## TASK PROMPT
As an exercise, transcribe the data below in full and exactly, omitting pictures.

(Bounding boxes with keypoints)
********

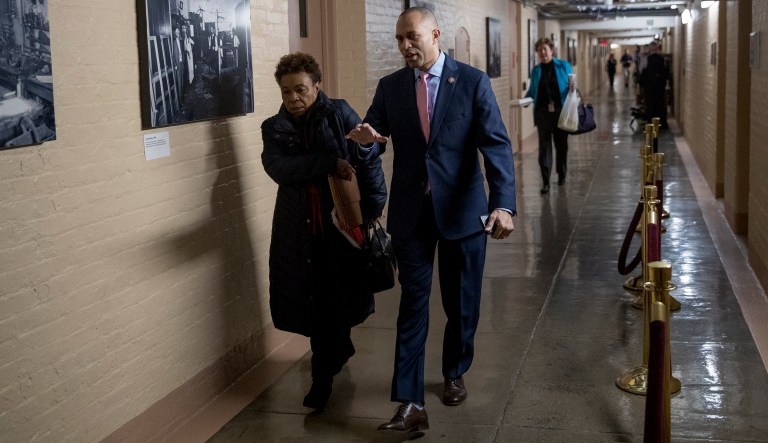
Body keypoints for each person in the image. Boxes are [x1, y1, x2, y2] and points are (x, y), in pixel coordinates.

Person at [345, 7, 516, 433]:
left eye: (412, 37)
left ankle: (455, 369)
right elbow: (374, 140)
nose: (405, 46)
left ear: (435, 34)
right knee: (412, 307)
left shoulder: (472, 82)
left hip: (463, 213)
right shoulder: (390, 88)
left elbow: (496, 146)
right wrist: (365, 144)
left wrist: (504, 205)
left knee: (461, 305)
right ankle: (409, 402)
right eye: (399, 40)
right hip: (412, 215)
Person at [260, 52, 387, 410]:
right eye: (286, 92)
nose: (293, 98)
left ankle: (338, 349)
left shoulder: (340, 113)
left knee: (339, 300)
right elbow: (278, 168)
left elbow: (367, 159)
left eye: (300, 90)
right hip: (297, 231)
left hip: (340, 227)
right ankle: (322, 378)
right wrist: (328, 162)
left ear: (317, 86)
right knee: (316, 304)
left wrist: (374, 207)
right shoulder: (274, 128)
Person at [524, 37, 575, 194]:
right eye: (540, 49)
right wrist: (524, 100)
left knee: (561, 145)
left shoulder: (563, 66)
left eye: (545, 49)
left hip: (560, 111)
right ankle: (546, 181)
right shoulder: (536, 70)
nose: (543, 52)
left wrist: (573, 88)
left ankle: (562, 174)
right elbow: (533, 90)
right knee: (544, 147)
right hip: (542, 113)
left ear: (551, 50)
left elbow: (571, 85)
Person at [641, 41, 669, 129]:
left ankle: (650, 123)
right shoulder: (662, 59)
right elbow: (665, 72)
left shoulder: (645, 59)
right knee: (660, 104)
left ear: (650, 48)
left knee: (650, 105)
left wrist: (642, 85)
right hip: (660, 87)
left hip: (649, 87)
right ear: (657, 48)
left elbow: (641, 72)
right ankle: (661, 123)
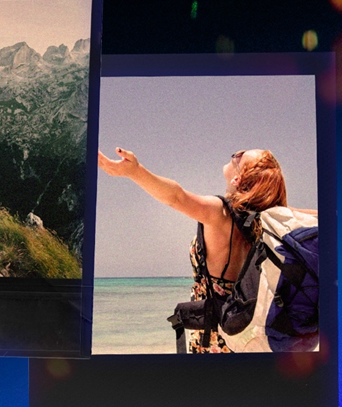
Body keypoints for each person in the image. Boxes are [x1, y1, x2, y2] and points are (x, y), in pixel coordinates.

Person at [98, 147, 293, 353]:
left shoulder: (221, 214)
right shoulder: (268, 221)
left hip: (214, 338)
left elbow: (177, 197)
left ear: (237, 179)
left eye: (239, 156)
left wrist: (135, 171)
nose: (234, 154)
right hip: (247, 337)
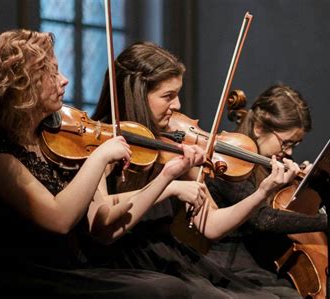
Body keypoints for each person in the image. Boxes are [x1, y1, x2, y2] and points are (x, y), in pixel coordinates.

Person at [0, 29, 206, 298]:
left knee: (172, 286)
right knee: (161, 291)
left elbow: (102, 222)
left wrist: (166, 177)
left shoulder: (58, 144)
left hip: (67, 270)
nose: (64, 80)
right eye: (52, 73)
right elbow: (58, 219)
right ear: (24, 83)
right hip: (16, 276)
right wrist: (99, 157)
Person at [91, 41, 304, 298]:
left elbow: (211, 225)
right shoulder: (102, 143)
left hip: (169, 256)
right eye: (167, 96)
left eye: (177, 94)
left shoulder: (172, 145)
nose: (178, 105)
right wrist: (169, 185)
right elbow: (101, 224)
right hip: (126, 260)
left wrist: (262, 192)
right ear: (137, 94)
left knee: (280, 296)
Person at [204, 84, 330, 296]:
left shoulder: (267, 164)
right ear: (259, 128)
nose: (289, 152)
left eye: (295, 145)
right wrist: (326, 222)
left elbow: (282, 211)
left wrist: (305, 188)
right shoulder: (230, 161)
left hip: (264, 266)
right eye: (286, 143)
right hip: (230, 266)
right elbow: (263, 219)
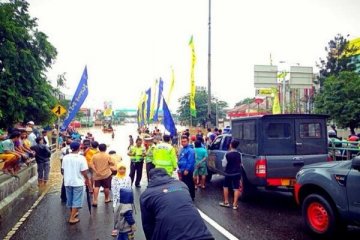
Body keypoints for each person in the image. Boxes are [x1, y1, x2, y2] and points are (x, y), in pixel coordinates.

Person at [140, 168, 214, 240]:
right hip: (202, 235)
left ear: (150, 179)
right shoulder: (181, 185)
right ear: (167, 175)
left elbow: (148, 226)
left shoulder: (147, 195)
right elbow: (167, 191)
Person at [61, 141, 90, 224]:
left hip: (67, 181)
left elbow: (63, 169)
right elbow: (84, 171)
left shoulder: (65, 157)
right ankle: (72, 218)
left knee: (70, 199)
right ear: (79, 148)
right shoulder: (81, 158)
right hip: (78, 182)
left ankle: (73, 213)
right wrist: (87, 179)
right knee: (76, 200)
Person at [219, 139, 242, 210]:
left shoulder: (227, 154)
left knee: (225, 186)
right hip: (237, 173)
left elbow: (224, 164)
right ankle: (235, 204)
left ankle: (226, 202)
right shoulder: (239, 154)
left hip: (229, 173)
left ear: (231, 145)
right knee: (236, 188)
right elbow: (240, 164)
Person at [111, 162, 132, 237]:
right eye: (120, 169)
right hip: (117, 200)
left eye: (124, 169)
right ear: (118, 169)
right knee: (116, 215)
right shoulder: (114, 178)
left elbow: (129, 188)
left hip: (126, 200)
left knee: (127, 215)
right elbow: (113, 189)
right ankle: (116, 228)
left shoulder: (128, 178)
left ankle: (129, 230)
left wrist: (129, 199)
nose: (122, 170)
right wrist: (116, 200)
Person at [178, 135, 196, 201]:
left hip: (187, 171)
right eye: (182, 141)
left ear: (188, 141)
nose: (183, 143)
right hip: (182, 169)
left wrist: (187, 169)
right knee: (184, 183)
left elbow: (190, 161)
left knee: (189, 184)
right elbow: (181, 158)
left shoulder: (190, 150)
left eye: (185, 141)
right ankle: (186, 196)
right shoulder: (183, 149)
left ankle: (191, 196)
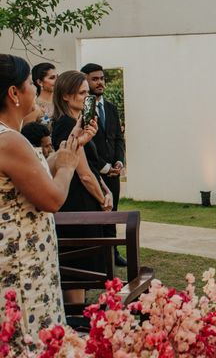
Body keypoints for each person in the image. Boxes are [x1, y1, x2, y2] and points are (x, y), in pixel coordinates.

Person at [0, 54, 94, 348]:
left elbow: (36, 173)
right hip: (23, 267)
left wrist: (71, 147)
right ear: (14, 93)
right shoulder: (10, 141)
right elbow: (51, 199)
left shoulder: (10, 139)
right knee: (32, 342)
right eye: (29, 82)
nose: (36, 90)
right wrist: (67, 167)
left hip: (22, 260)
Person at [51, 70, 113, 304]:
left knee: (84, 271)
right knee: (78, 269)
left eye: (88, 93)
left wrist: (105, 187)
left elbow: (93, 169)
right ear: (66, 96)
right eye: (82, 92)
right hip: (77, 202)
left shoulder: (79, 124)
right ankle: (74, 321)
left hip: (84, 199)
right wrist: (102, 199)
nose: (88, 97)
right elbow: (84, 173)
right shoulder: (66, 125)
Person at [80, 63, 127, 267]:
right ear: (86, 80)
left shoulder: (110, 107)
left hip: (113, 172)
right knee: (98, 215)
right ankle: (99, 255)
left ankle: (113, 251)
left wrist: (119, 161)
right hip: (94, 170)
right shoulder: (84, 110)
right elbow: (86, 143)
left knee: (113, 212)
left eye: (102, 79)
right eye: (95, 79)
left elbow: (118, 138)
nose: (100, 82)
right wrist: (104, 166)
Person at [22, 62, 57, 128]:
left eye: (57, 77)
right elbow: (27, 133)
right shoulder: (34, 106)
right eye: (52, 78)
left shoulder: (61, 102)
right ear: (39, 82)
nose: (57, 80)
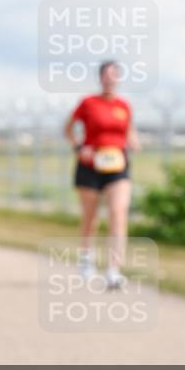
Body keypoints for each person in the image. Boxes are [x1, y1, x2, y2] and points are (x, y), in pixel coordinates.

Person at [64, 61, 140, 289]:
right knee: (91, 215)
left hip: (118, 164)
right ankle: (86, 259)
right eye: (106, 75)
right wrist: (79, 148)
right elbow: (68, 129)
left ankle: (113, 270)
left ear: (118, 78)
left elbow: (129, 130)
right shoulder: (88, 103)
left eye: (114, 75)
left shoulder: (124, 106)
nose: (110, 79)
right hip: (91, 164)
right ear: (100, 78)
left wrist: (134, 141)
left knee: (118, 212)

********

## ANSWER BOX
Body keypoints for each person in the image. Boxes are [x1, y1, x2, y2] and points are (x, y), in pixel coordinates.

Person at [345, 7, 516, 433]:
left eye: (412, 37)
left ankle: (455, 369)
right elbow: (374, 140)
nose: (405, 46)
left ear: (435, 34)
right knee: (412, 307)
left shoulder: (472, 82)
left hip: (463, 213)
right shoulder: (390, 88)
left elbow: (496, 146)
right wrist: (365, 144)
left wrist: (504, 205)
left knee: (461, 305)
right ankle: (409, 402)
right eye: (399, 40)
right hip: (412, 215)
Person at [260, 52, 387, 410]:
right eye: (286, 92)
nose: (293, 98)
left ankle: (338, 349)
left shoulder: (340, 113)
left knee: (339, 300)
right elbow: (278, 168)
left elbow: (367, 159)
left eye: (300, 90)
right hip: (297, 231)
left hip: (340, 227)
right ankle: (322, 378)
right wrist: (328, 162)
left ear: (317, 86)
right knee: (316, 304)
left wrist: (374, 207)
right shoulder: (274, 128)
Person at [524, 37, 575, 194]:
right eye: (540, 49)
right wrist: (524, 100)
left knee: (561, 145)
left shoulder: (563, 66)
left eye: (545, 49)
left hip: (560, 111)
right ankle: (546, 181)
right shoulder: (536, 70)
nose: (543, 52)
left wrist: (573, 88)
left ankle: (562, 174)
right elbow: (533, 90)
right knee: (544, 147)
right hip: (542, 113)
left ear: (551, 50)
left elbow: (571, 85)
Person at [641, 41, 669, 129]:
left ankle: (650, 123)
right shoulder: (662, 59)
right elbow: (665, 72)
left shoulder: (645, 59)
right knee: (660, 104)
left ear: (650, 48)
left knee: (650, 105)
left wrist: (642, 85)
right hip: (660, 87)
left hip: (649, 87)
right ear: (657, 48)
left elbow: (641, 72)
right ankle: (661, 123)
Body keypoints for each person in the image. Boxes are [x1, y1, x2, y2] and points are (x, y), in pixel coordinates.

Person at [98, 147, 293, 353]:
left shoulder: (221, 214)
right shoulder: (268, 221)
left hip: (214, 338)
left elbow: (177, 197)
left ear: (237, 179)
left eye: (239, 156)
left wrist: (135, 171)
nose: (234, 154)
right hip: (247, 337)
Body keypoints for each person in the image. Boxes are [x1, y1, x2, y2] and points are (x, y), in pixel coordinates.

Person at [0, 29, 206, 298]:
left knee: (172, 286)
right knee: (161, 291)
left elbow: (102, 222)
left wrist: (166, 177)
left shoulder: (58, 144)
left hip: (67, 270)
nose: (64, 80)
right eye: (52, 73)
right elbow: (58, 219)
right ear: (24, 83)
right hip: (16, 276)
right wrist: (99, 157)
Person at [91, 41, 304, 298]:
left elbow: (211, 225)
right shoulder: (102, 143)
left hip: (169, 256)
right eye: (167, 96)
left eye: (177, 94)
left shoulder: (172, 145)
nose: (178, 105)
right wrist: (169, 185)
right elbow: (101, 224)
right hip: (126, 260)
left wrist: (262, 192)
right ear: (137, 94)
left knee: (280, 296)
Person at [204, 84, 330, 296]:
left shoulder: (267, 164)
right ear: (259, 128)
nose: (289, 152)
left eye: (295, 145)
right wrist: (326, 222)
left elbow: (282, 211)
left wrist: (305, 188)
right shoulder: (230, 161)
left hip: (264, 266)
right eye: (286, 143)
right hip: (230, 266)
right elbow: (263, 219)
Body keypoints for each person in the image. Boxes are [x1, y1, x2, y2] and points are (x, y), in pixel coordinates.

Person at [140, 168, 214, 240]:
right hip: (202, 235)
left ear: (150, 179)
right shoulder: (181, 185)
right ear: (167, 175)
left elbow: (148, 226)
left shoulder: (147, 195)
right elbow: (167, 191)
Person at [61, 141, 90, 224]:
left hip: (67, 181)
left elbow: (63, 169)
right elbow: (84, 171)
left shoulder: (65, 157)
right ankle: (72, 218)
left knee: (70, 199)
right ear: (79, 148)
right shoulder: (81, 158)
right hip: (78, 182)
left ankle: (73, 213)
right wrist: (87, 179)
right knee: (76, 200)
Person at [219, 139, 242, 210]:
left shoulder: (227, 154)
left knee: (225, 186)
right hip: (237, 173)
left elbow: (224, 164)
right ankle: (235, 204)
left ankle: (226, 202)
right shoulder: (239, 154)
left hip: (229, 173)
left ear: (231, 145)
right knee: (236, 188)
right elbow: (240, 164)
Person at [111, 162, 132, 237]:
right eye: (120, 169)
right hip: (117, 200)
left eye: (124, 169)
right ear: (118, 169)
right knee: (116, 215)
right shoulder: (114, 178)
left elbow: (129, 188)
left hip: (126, 200)
left knee: (127, 215)
right elbow: (113, 189)
right ankle: (116, 228)
left shoulder: (128, 178)
left ankle: (129, 230)
left wrist: (129, 199)
nose: (122, 170)
right wrist: (116, 200)
Person at [178, 135, 196, 201]:
left hip: (187, 171)
right eye: (182, 141)
left ear: (188, 141)
nose: (183, 143)
right hip: (182, 169)
left wrist: (187, 169)
right knee: (184, 183)
left elbow: (190, 161)
left knee: (189, 184)
right elbow: (181, 158)
left shoulder: (190, 150)
left eye: (185, 141)
right ankle: (186, 196)
right shoulder: (183, 149)
left ankle: (191, 196)
Body keypoints for each person in the image. Boxes are [x1, y1, x2, y2] and points are (x, y), in pixel coordinates.

Person at [0, 54, 94, 348]:
left elbow: (36, 173)
right hip: (23, 267)
left wrist: (71, 147)
right ear: (14, 93)
right shoulder: (10, 141)
right elbow: (51, 199)
left shoulder: (10, 139)
right knee: (32, 342)
right eye: (29, 82)
nose: (36, 90)
right wrist: (67, 167)
left hip: (22, 260)
Person at [51, 70, 113, 304]:
left knee: (84, 271)
right knee: (78, 269)
left eye: (88, 93)
left wrist: (105, 187)
left elbow: (93, 169)
right ear: (66, 96)
right eye: (82, 92)
right hip: (77, 202)
left shoulder: (79, 124)
right ankle: (74, 321)
left hip: (84, 199)
right wrist: (102, 199)
nose: (88, 97)
right elbow: (84, 173)
right shoulder: (66, 125)
Person at [80, 63, 127, 267]:
right ear: (86, 80)
left shoulder: (110, 107)
left hip: (113, 172)
right knee: (98, 215)
right ankle: (99, 255)
left ankle: (113, 251)
left wrist: (119, 161)
right hip: (94, 170)
right shoulder: (84, 110)
right elbow: (86, 143)
left knee: (113, 212)
left eye: (102, 79)
right eye: (95, 79)
left elbow: (118, 138)
nose: (100, 82)
right wrist: (104, 166)
Person at [22, 62, 57, 128]:
left eye: (57, 77)
right elbow: (27, 133)
right shoulder: (34, 106)
right eye: (52, 78)
left shoulder: (61, 102)
right ear: (39, 82)
nose: (57, 80)
Body keypoints for each person in the image. Boxes are [x1, y1, x2, y2] and points are (x, y), in pixel coordinates.

Person at [64, 61, 140, 289]:
right knee: (91, 215)
left hip: (118, 164)
right ankle: (86, 259)
right eye: (106, 75)
right wrist: (79, 148)
right elbow: (68, 129)
left ankle: (113, 270)
left ear: (118, 78)
left elbow: (129, 130)
right shoulder: (88, 103)
left eye: (114, 75)
left shoulder: (124, 106)
nose: (110, 79)
right hip: (91, 164)
right ear: (100, 78)
left wrist: (134, 141)
left knee: (118, 212)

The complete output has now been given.